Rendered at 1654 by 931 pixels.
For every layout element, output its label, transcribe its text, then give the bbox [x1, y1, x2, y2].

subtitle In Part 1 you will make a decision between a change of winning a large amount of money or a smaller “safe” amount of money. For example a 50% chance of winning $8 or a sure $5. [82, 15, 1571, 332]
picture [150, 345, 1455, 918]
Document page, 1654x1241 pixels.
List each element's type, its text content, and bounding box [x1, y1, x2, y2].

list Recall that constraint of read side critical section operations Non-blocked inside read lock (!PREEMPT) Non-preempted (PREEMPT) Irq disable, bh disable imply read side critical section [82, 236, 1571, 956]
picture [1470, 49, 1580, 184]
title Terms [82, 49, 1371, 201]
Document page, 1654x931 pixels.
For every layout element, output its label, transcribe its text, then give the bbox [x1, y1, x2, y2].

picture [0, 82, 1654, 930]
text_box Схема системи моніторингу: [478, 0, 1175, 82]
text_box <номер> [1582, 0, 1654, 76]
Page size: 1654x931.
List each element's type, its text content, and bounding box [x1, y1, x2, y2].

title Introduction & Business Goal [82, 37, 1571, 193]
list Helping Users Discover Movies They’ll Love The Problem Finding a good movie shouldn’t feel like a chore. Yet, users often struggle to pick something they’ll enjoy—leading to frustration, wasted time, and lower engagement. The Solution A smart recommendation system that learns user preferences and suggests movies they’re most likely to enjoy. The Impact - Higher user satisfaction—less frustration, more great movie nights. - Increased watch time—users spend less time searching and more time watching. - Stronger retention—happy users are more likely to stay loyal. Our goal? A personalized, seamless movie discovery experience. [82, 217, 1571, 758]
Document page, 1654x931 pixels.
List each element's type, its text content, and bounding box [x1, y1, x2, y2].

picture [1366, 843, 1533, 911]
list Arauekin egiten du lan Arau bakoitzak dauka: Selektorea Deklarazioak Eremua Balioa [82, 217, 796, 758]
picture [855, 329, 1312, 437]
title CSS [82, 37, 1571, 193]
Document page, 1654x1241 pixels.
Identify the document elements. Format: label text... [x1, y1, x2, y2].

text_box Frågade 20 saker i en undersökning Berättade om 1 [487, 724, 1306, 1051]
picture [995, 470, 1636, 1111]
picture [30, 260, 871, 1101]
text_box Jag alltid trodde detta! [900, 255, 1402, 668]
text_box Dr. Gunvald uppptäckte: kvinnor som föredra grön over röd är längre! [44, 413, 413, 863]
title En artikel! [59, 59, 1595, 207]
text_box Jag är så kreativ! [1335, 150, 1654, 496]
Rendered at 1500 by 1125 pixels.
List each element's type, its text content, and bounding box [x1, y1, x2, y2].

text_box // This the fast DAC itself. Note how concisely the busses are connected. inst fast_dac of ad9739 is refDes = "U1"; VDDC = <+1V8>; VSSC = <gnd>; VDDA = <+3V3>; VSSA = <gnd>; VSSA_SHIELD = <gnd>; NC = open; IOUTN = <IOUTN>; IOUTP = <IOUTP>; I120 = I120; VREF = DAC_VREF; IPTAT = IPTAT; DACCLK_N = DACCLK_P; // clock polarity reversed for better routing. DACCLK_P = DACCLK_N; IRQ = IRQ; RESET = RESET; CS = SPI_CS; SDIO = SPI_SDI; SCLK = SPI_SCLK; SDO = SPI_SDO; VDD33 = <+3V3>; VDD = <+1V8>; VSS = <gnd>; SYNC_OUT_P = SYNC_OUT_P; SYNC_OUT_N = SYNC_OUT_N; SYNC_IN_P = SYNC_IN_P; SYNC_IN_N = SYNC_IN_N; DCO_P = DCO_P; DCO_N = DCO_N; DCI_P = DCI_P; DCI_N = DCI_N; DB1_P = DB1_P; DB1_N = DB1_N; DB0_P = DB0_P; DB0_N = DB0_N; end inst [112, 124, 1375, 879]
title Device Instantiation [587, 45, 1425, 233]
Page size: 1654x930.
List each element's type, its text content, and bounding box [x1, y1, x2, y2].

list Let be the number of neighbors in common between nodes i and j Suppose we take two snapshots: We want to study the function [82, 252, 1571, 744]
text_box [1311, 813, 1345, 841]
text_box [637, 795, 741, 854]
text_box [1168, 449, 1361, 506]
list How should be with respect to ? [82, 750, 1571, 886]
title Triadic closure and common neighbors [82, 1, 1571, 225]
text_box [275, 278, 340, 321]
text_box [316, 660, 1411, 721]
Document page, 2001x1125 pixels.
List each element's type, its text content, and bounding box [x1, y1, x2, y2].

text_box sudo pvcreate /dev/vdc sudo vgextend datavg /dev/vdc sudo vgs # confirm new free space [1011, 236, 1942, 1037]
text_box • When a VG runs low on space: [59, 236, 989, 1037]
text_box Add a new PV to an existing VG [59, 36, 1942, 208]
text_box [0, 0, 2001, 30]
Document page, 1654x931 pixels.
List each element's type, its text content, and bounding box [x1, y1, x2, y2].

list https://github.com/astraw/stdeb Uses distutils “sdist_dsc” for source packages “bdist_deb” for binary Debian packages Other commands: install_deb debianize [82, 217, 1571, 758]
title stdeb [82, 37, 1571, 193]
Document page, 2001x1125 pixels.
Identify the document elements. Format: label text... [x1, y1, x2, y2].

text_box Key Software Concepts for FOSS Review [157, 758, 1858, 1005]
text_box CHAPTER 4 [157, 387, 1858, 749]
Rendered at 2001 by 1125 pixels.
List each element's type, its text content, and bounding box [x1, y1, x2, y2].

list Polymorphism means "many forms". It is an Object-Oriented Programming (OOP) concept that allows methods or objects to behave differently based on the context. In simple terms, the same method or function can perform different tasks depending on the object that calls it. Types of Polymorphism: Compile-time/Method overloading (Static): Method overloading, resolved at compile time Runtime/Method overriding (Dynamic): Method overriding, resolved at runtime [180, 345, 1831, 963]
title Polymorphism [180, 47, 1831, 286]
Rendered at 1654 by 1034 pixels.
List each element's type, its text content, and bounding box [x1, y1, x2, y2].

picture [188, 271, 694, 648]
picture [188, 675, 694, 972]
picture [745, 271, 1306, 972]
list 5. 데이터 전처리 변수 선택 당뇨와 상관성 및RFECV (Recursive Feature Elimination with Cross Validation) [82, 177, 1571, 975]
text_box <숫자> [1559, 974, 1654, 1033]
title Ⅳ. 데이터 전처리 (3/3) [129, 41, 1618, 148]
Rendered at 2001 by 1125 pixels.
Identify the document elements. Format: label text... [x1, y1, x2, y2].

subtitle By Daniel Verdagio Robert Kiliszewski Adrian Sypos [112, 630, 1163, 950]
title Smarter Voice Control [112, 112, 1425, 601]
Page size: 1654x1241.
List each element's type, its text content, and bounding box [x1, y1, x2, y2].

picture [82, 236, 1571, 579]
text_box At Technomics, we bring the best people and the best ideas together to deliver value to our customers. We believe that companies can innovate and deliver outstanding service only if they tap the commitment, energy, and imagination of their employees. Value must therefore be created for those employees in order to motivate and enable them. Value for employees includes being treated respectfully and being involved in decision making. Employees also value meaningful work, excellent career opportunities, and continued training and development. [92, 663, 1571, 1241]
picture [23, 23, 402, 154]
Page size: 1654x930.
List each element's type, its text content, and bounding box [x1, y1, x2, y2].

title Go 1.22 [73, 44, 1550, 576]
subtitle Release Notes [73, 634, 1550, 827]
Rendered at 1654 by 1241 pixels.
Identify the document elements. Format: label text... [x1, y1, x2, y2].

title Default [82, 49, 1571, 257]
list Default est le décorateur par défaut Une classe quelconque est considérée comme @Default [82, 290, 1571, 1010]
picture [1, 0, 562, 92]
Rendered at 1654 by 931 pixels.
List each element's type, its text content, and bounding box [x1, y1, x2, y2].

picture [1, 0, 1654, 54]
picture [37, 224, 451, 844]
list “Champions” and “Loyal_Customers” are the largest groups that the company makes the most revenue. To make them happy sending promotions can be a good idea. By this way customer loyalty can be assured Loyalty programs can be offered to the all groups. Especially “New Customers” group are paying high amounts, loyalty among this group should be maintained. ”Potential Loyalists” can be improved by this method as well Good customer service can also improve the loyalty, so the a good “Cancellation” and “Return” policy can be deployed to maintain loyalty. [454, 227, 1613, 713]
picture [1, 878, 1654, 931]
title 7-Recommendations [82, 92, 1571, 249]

┄┄┄┄┄┄┄┄┄┄┄┄┄┄┄┄┄┄┄┄

Set out everything from the start of the records down to the line containing "text_box <номер> [1582, 0, 1654, 76]" as a Markdown table with the columns Row and Line, skipping blank lines.

## Written response
| Row | Line |
|---|---|
| 1 | Rendered at 1654 by 931 pixels. |
| 2 | For every layout element, output its label, transcribe its text, then give the bbox [x1, y1, x2, y2]. |
| 3 | subtitle In Part 1 you will make a decision between a change of winning a large amount of money or a smaller “safe” amount of money. For example a 50% chance of winning $8 or a sure $5. [82, 15, 1571, 332] |
| 4 | picture [150, 345, 1455, 918] |
| 5 | Document page, 1654x1241 pixels. |
| 6 | List each element's type, its text content, and bounding box [x1, y1, x2, y2]. |
| 7 | list Recall that constraint of read side critical section operations Non-blocked inside read lock (!PREEMPT) Non-preempted (PREEMPT) Irq disable, bh disable imply read side critical section [82, 236, 1571, 956] |
| 8 | picture [1470, 49, 1580, 184] |
| 9 | title Terms [82, 49, 1371, 201] |
| 10 | Document page, 1654x931 pixels. |
| 11 | For every layout element, output its label, transcribe its text, then give the bbox [x1, y1, x2, y2]. |
| 12 | picture [0, 82, 1654, 930] |
| 13 | text_box Схема системи моніторингу: [478, 0, 1175, 82] |
| 14 | text_box <номер> [1582, 0, 1654, 76] |